• WHAT NEEDS TO BE DONE:
In duplicating the lines below, keep every word unchanged and drop the pictures.

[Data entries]
··········

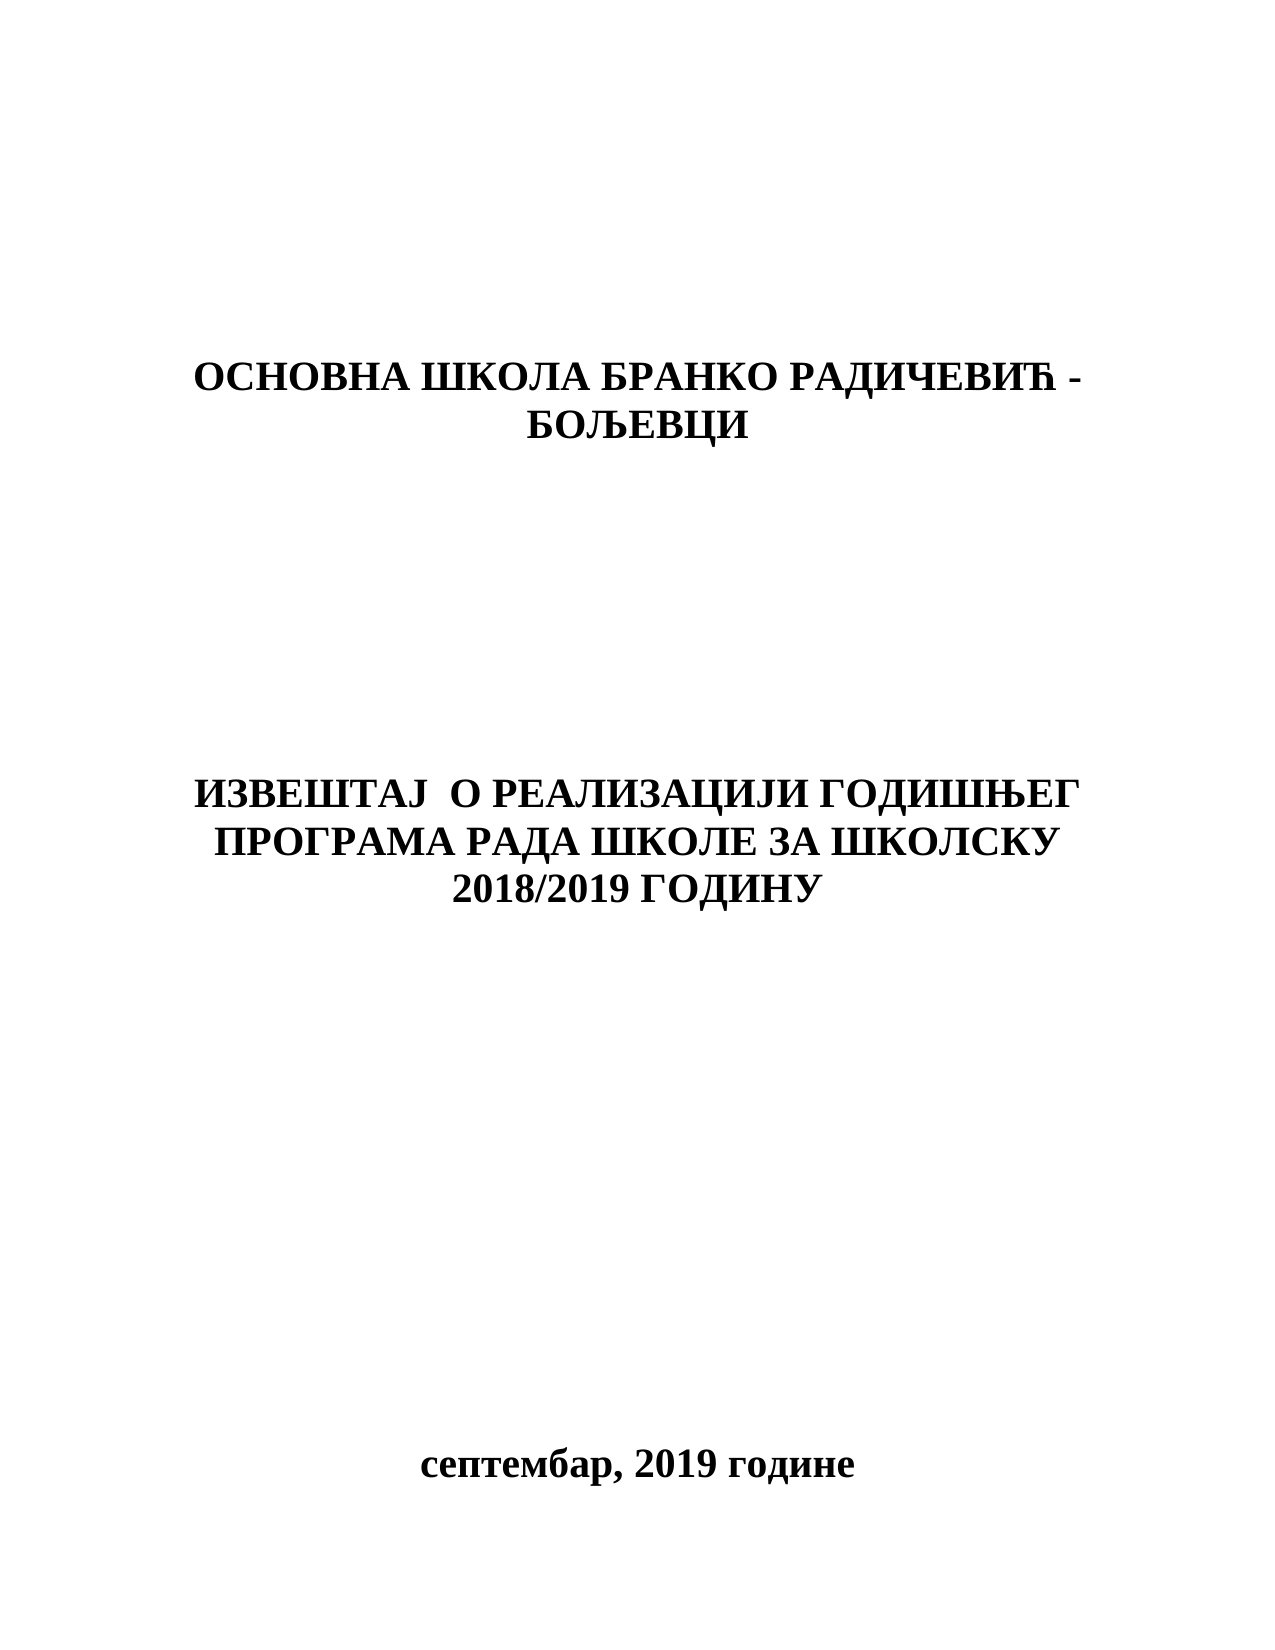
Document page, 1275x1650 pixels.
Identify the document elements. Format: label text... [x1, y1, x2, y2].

text ОСНОВНА ШКОЛА БРАНКО РАДИЧЕВИЋ - БОЉЕВЦИ [150, 351, 1125, 447]
text ИЗВЕШТАЈ О РЕАЛИЗАЦИЈИ ГОДИШЊЕГ ПРОГРАМА РАДА ШКОЛЕ ЗА ШКОЛСКУ 2018/2019 ГОДИНУ [150, 768, 1125, 912]
text септембар, 2019 године [150, 1439, 1125, 1487]
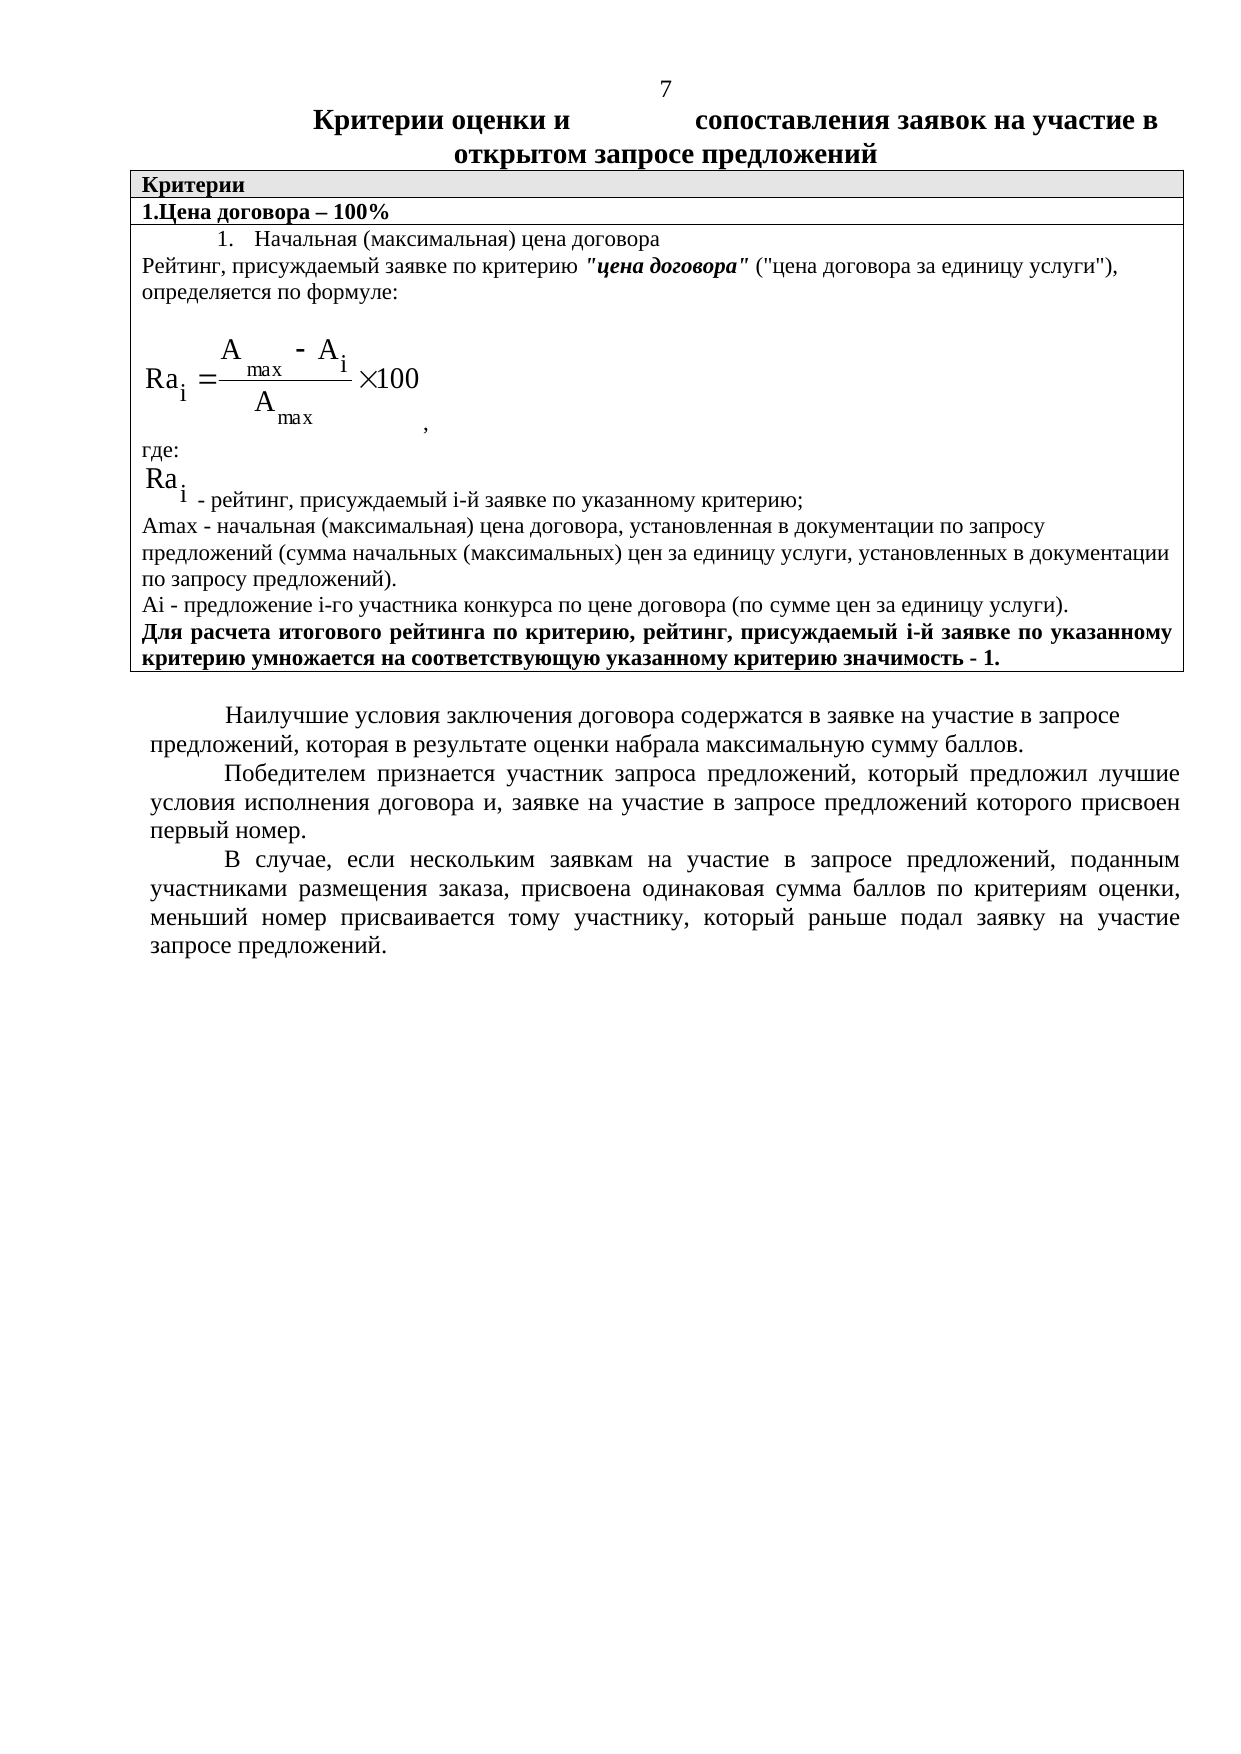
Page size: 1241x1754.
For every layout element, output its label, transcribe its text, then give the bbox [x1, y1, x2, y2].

··········

• ANSWER SPACE:
Document page, 1275x1650 pixels.
Identify the document elements. Format: label text... [x1, y1, x2, y2].

text ОСНОВНА ШКОЛА БРАНКО РАДИЧЕВИЋ - БОЉЕВЦИ [150, 351, 1125, 447]
text ИЗВЕШТАЈ О РЕАЛИЗАЦИЈИ ГОДИШЊЕГ ПРОГРАМА РАДА ШКОЛЕ ЗА ШКОЛСКУ 2018/2019 ГОДИНУ [150, 768, 1125, 912]
text септембар, 2019 године [150, 1439, 1125, 1487]
Page size: 1241x1754.
For every layout element, output its label, transcribe its text, then give the bbox [x1, y1, x2, y2].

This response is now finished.